Stored dataset items:
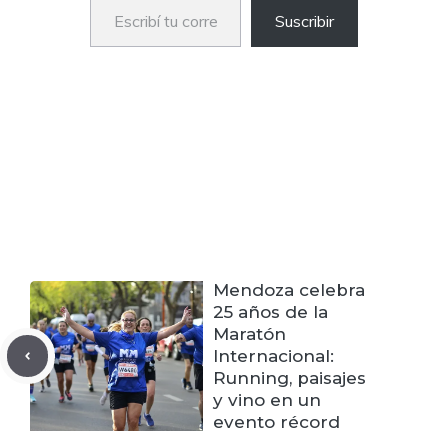
Suscribir
Mendoza celebra
25 años de la
Maratón
Internacional:
Running, paisajes
y vino en un
evento récord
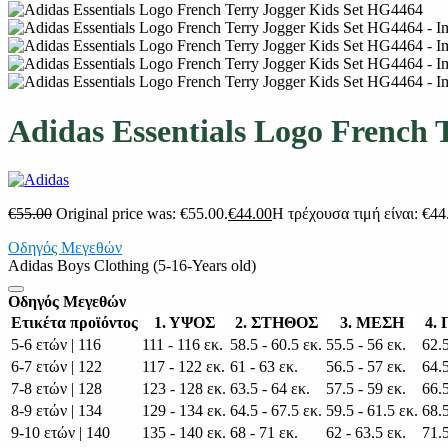
Adidas Essentials Logo French 
€
55.00
Original price was: €55.00.
€
44.00
Η τρέχουσα τιμή είναι: €44
Οδηγός Μεγεθών
Adidas Boys Clothing (5-16-Years old)
Οδηγός Μεγεθών
Ετικέτα προϊόντος
1. ΥΨΟΣ
2. ΣΤΗΘΟΣ
3. ΜΕΣΗ
4.
5-6 ετών | 116
111 - 116 εκ.
58.5 - 60.5 εκ.
55.5 - 56 εκ.
62.5
6-7 ετών | 122
117 - 122 εκ.
61 - 63 εκ.
56.5 - 57 εκ.
64.5
7-8 ετών | 128
123 - 128 εκ.
63.5 - 64 εκ.
57.5 - 59 εκ.
66.5
8-9 ετών | 134
129 - 134 εκ.
64.5 - 67.5 εκ.
59.5 - 61.5 εκ.
68.5
9-10 ετών | 140
135 - 140 εκ.
68 - 71 εκ.
62 - 63.5 εκ.
71.5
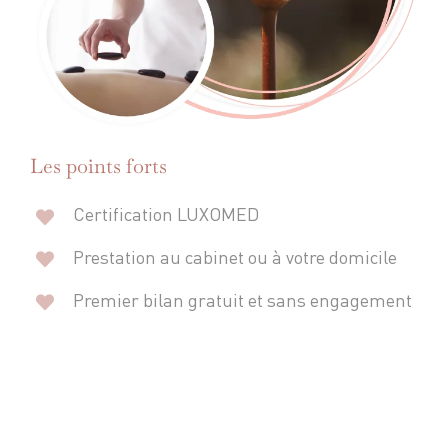
Les points forts
Certification LUXOMED
Prestation au cabinet ou à votre domicile
Premier bilan gratuit et sans engagement
Choisissez un bien-être durable auprès de
votre spécialiste Viviane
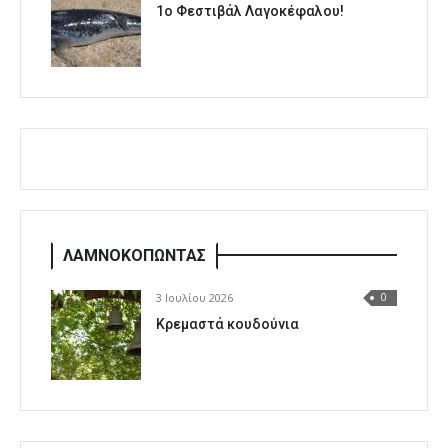
1o Φεστιβάλ Λαγοκέφαλου!
ΛΑΜΝΟΚΟΠΩΝΤΑΣ
3 Ιουλίου 2026
0
Κρεμαστά κουδούνια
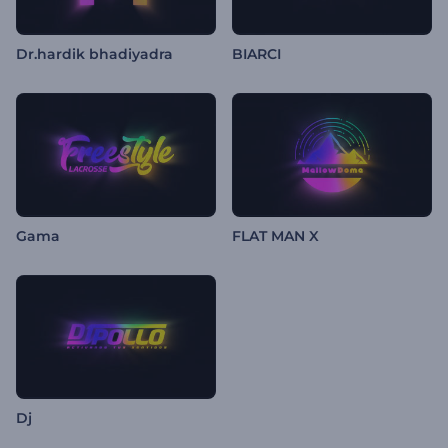
Dr.hardik bhadiyadra
BIARCI
Gama
FLAT MAN X
Dj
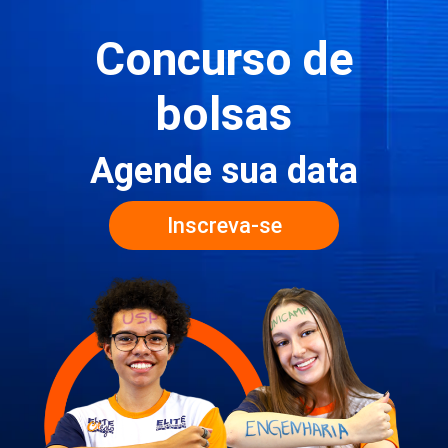
Concurso de
bolsas
Agende sua data
Inscreva-se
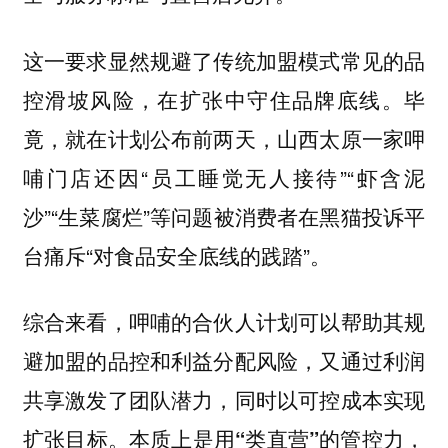
这一要求显然规避了传统加盟模式常见的品
毕
控滑坡风险，在扩张中守住品牌底线。
竟，就在计划公布前两天，山西太原一家呷
哺门店还因“员工睡觉无人接待”“虾含泥
沙”“生菜腐烂”等问题被消费者在黑猫投诉平
台痛斥“对食品安全底线的践踏”。
综合来看，呷哺的合伙人计划可以帮助其规
避加盟的品控和利益分配风险，又通过利润
共享激发了团队潜力，同时以可控成本实现
扩张目标。
本质上是用“类直营”的管控力，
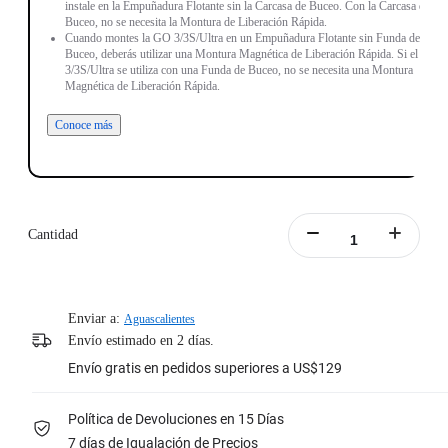
instale en la Empuñadura Flotante sin la Carcasa de Buceo. Con la Carcasa de
Buceo, no se necesita la Montura de Liberación Rápida.
Cuando montes la GO 3/3S/Ultra en un Empuñadura Flotante sin Funda de
Buceo, deberás utilizar una Montura Magnética de Liberación Rápida. Si el GO
3/3S/Ultra se utiliza con una Funda de Buceo, no se necesita una Montura
Magnética de Liberación Rápida.
Conoce más
Cantidad
Enviar a:
Aguascalientes
Envío estimado en 2 días.
Envío gratis en pedidos superiores a US$129
Política de Devoluciones en 15 Días
7 días de Igualación de Precios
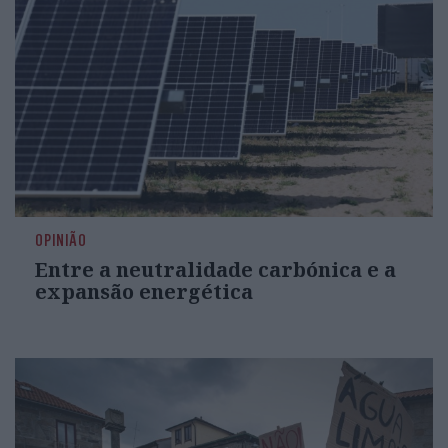
OPINIÃO
Entre a neutralidade carbónica e a
expansão energética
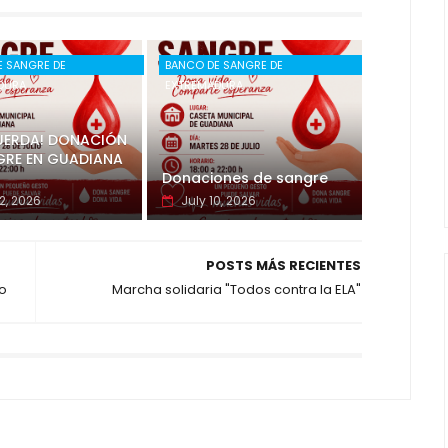
E SANGRE DE
BANCO DE SANGRE DE
DURA
EXTREMADURA
CUERDA! DONACIÓN
GRE EN GUADIANA
Donaciones de sangre
2, 2026
July 10, 2026
POSTS MÁS RECIENTES
lo
Marcha solidaria "Todos contra la ELA"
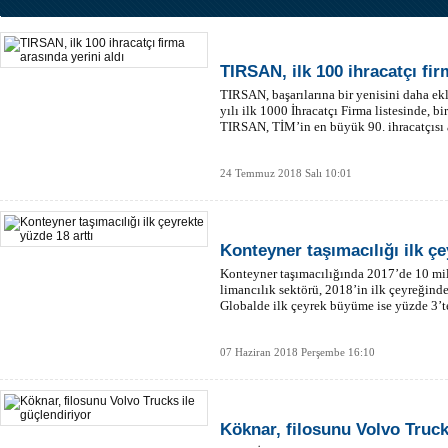
TIRSAN, ilk 100 ihracatçı fir
TIRSAN, başarılarına bir yenisini daha ek
yılı ilk 1000 İhracatçı Firma listesinde, 
TIRSAN, TİM’in en büyük 90. ihracatçısı a
24 Temmuz 2018 Salı 10:01
Konteyner taşımacılığı ilk çe
Konteyner taşımacılığında 2017’de 10 mi
limancılık sektörü, 2018’in ilk çeyreğinde 
Globalde ilk çeyrek büyüme ise yüzde 3’te
07 Haziran 2018 Perşembe 16:10
Köknar, filosunu Volvo Truck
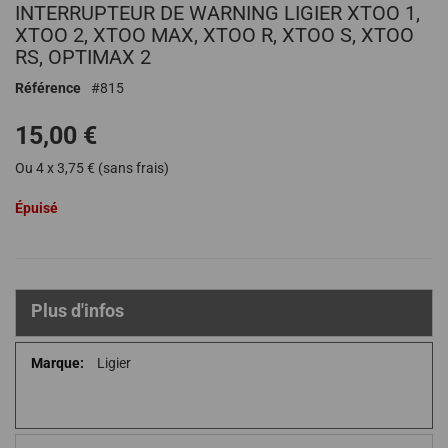
INTERRUPTEUR DE WARNING LIGIER XTOO 1,
au
début
XTOO 2, XTOO MAX, XTOO R, XTOO S, XTOO
de
RS, OPTIMAX 2
la
Référence
815
Galerie
d’images
15,00 €
Ou 4 x 3,75 € (sans frais)
Épuisé
Plus d'infos
Plus
Ligier
d'infos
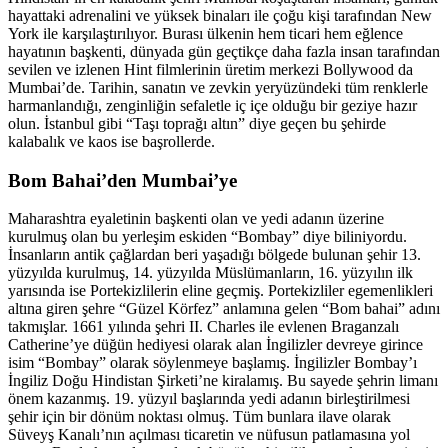
hayattaki adrenalini ve yüksek binaları ile çoğu kişi tarafından New
York ile karşılaştırılıyor. Burası ülkenin hem ticari hem eğlence
hayatının başkenti, dünyada gün geçtikçe daha fazla insan tarafından
sevilen ve izlenen Hint filmlerinin üretim merkezi Bollywood da
Mumbai’de. Tarihin, sanatın ve zevkin yeryüzündeki tüm renklerle
harmanlandığı, zenginliğin sefaletle iç içe olduğu bir geziye hazır
olun. İstanbul gibi “Taşı toprağı altın” diye geçen bu şehirde
kalabalık ve kaos ise başrollerde.
Bom Bahai’den Mumbai’ye
Maharashtra eyaletinin başkenti olan ve yedi adanın üzerine
kurulmuş olan bu yerleşim eskiden “Bombay” diye biliniyordu.
İnsanların antik çağlardan beri yaşadığı bölgede bulunan şehir 13.
yüzyılda kurulmuş, 14. yüzyılda Müslümanların, 16. yüzyılın ilk
yarısında ise Portekizlilerin eline geçmiş. Portekizliler egemenlikleri
altına giren şehre “Güzel Körfez” anlamına gelen “Bom bahai” adını
takmışlar. 1661 yılında şehri II. Charles ile evlenen Braganzalı
Catherine’ye düğün hediyesi olarak alan İngilizler devreye girince
isim “Bombay” olarak söylenmeye başlamış. İngilizler Bombay’ı
İngiliz Doğu Hindistan Şirketi’ne kiralamış. Bu sayede şehrin limanı
önem kazanmış. 19. yüzyıl başlarında yedi adanın birleştirilmesi
şehir için bir dönüm noktası olmuş. Tüm bunlara ilave olarak
Süveyş Kanalı’nın açılması ticaretin ve nüfusun patlamasına yol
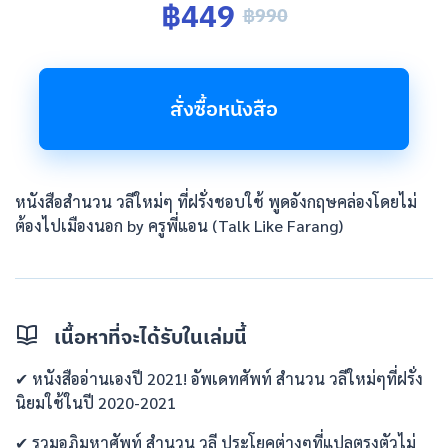
฿449
฿990
สั่งซื้อหนังสือ
หนังสือสำนวน วลีใหม่ๆ ที่ฝรั่งชอบใช้ พูดอังกฤษคล่องโดยไม่
ต้องไปเมืองนอก by ครูพี่แอน (Talk Like Farang)
เนื้อหาที่จะได้รับในเล่มนี้
✔ หนังสืออ่านเองปี 2021! อัพเดทศัพท์ สำนวน วลีใหม่ๆที่ฝรั่ง
นิยมใช้ในปี 2020-2021
✔ รวมอภิมหาศัพท์ สำนวน วลี ประโยคต่างๆที่แปลตรงตัวไม่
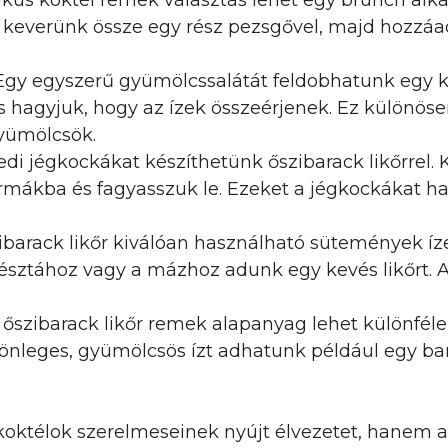
ikus koktél remek választás lehet egy brunch alka
 keverünk össze egy rész pezsgővel, majd hozzáad
gy egyszerű gyümölcssalátát feldobhatunk egy kis 
 és hagyjuk, hogy az ízek összeérjenek. Ez különö
yümölcsök.
di jégkockákat készíthetünk őszibarack likőrrel. 
ormákba és fagyasszuk le. Ezeket a jégkockákat ha
ibarack likőr kiválóan használható sütemények íze
a tésztához vagy a mázhoz adunk egy kevés likőrt
őszibarack likőr remek alapanyag lehet különfél
ülönleges, gyümölcsös ízt adhatunk például egy b
 koktélok szerelmeseinek nyújt élvezetet, hanem 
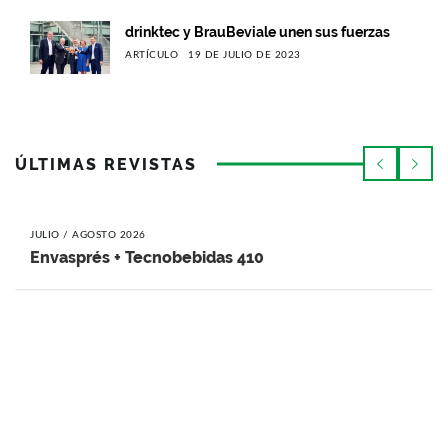
drinktec y BrauBeviale unen sus fuerzas
ARTÍCULO
19 DE JULIO DE 2023
ÚLTIMAS REVISTAS
JULIO / AGOSTO 2026
Envasprés + Tecnobebidas 410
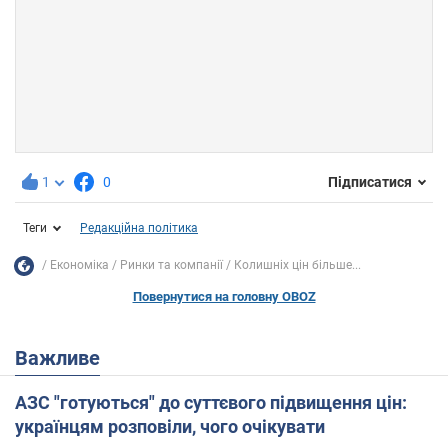
1
0
Підписатися
Теги
Редакційна політика
Економіка
Ринки та компанії
Колишніх цін більше...
Повернутися на головну OBOZ
Важливе
АЗС "готуються" до суттєвого підвищення цін:
українцям розповіли, чого очікувати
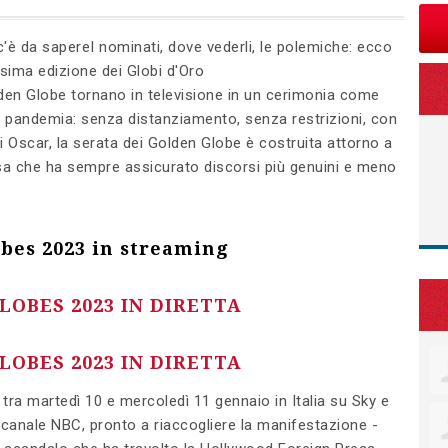
'è da sapereI nominati, dove vederli, le polemiche: ecco
esima edizione dei Globi d'Oro
olden Globe tornano in televisione in un cerimonia come
la pandemia: senza distanziamento, senza restrizioni, con
gli Oscar, la serata dei Golden Globe è costruita attorno a
 cosa che ha sempre assicurato discorsi più genuini e meno
bes 2023 in streaming
LOBES 2023 IN DIRETTA
LOBES 2023 IN DIRETTA
tra martedì 10 e mercoledì 11 gennaio in Italia su Sky e
canale NBC, pronto a riaccogliere la manifestazione -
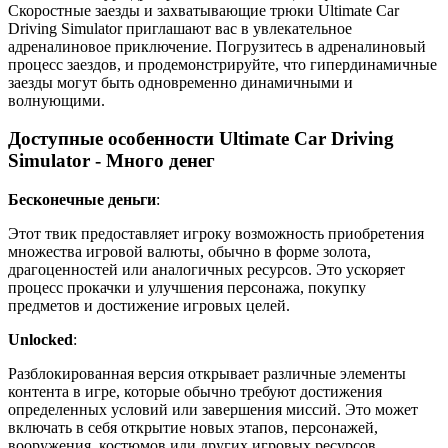
Скоростные заезды и захватывающие трюки Ultimate Car
Driving Simulator приглашают вас в увлекательное
адреналиновое приключение. Погрузитесь в адреналиновый
процесс заездов, и продемонстрируйте, что гипердинамичные
заезды могут быть одновременно динамичными и
волнующими.
Доступные особенности Ultimate Car Driving
Simulator - Много денег
Бесконечные деньги
:
Этот твик предоставляет игроку возможность приобретения
множества игровой валюты, обычно в форме золота,
драгоценностей или аналогичных ресурсов. Это ускоряет
процесс прокачки и улучшения персонажа, покупку
предметов и достижение игровых целей.
Unlocked
:
Разблокированная версия открывает различные элементы
контента в игре, которые обычно требуют достижения
определенных условий или завершения миссий. Это может
включать в себя открытие новых этапов, персонажей,
вооружения, костюмов или других игровых ресурсов,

▶ TASK TO COMPLETE
In the data above, retype only the stretch from the line with "Plus d'infos" through the line with "başlamış. İngilizler Bombay’ı", word for word, and skip any pictures.

▶ OUTPUT OF THE TASK
Plus d'infos
Plus
Ligier
d'infos
hayattaki adrenalini ve yüksek binaları ile çoğu kişi tarafından New
York ile karşılaştırılıyor. Burası ülkenin hem ticari hem eğlence
hayatının başkenti, dünyada gün geçtikçe daha fazla insan tarafından
sevilen ve izlenen Hint filmlerinin üretim merkezi Bollywood da
Mumbai’de. Tarihin, sanatın ve zevkin yeryüzündeki tüm renklerle
harmanlandığı, zenginliğin sefaletle iç içe olduğu bir geziye hazır
olun. İstanbul gibi “Taşı toprağı altın” diye geçen bu şehirde
kalabalık ve kaos ise başrollerde.
Bom Bahai’den Mumbai’ye
Maharashtra eyaletinin başkenti olan ve yedi adanın üzerine
kurulmuş olan bu yerleşim eskiden “Bombay” diye biliniyordu.
İnsanların antik çağlardan beri yaşadığı bölgede bulunan şehir 13.
yüzyılda kurulmuş, 14. yüzyılda Müslümanların, 16. yüzyılın ilk
yarısında ise Portekizlilerin eline geçmiş. Portekizliler egemenlikleri
altına giren şehre “Güzel Körfez” anlamına gelen “Bom bahai” adını
takmışlar. 1661 yılında şehri II. Charles ile evlenen Braganzalı
Catherine’ye düğün hediyesi olarak alan İngilizler devreye girince
isim “Bombay” olarak söylenmeye başlamış. İngilizler Bombay’ı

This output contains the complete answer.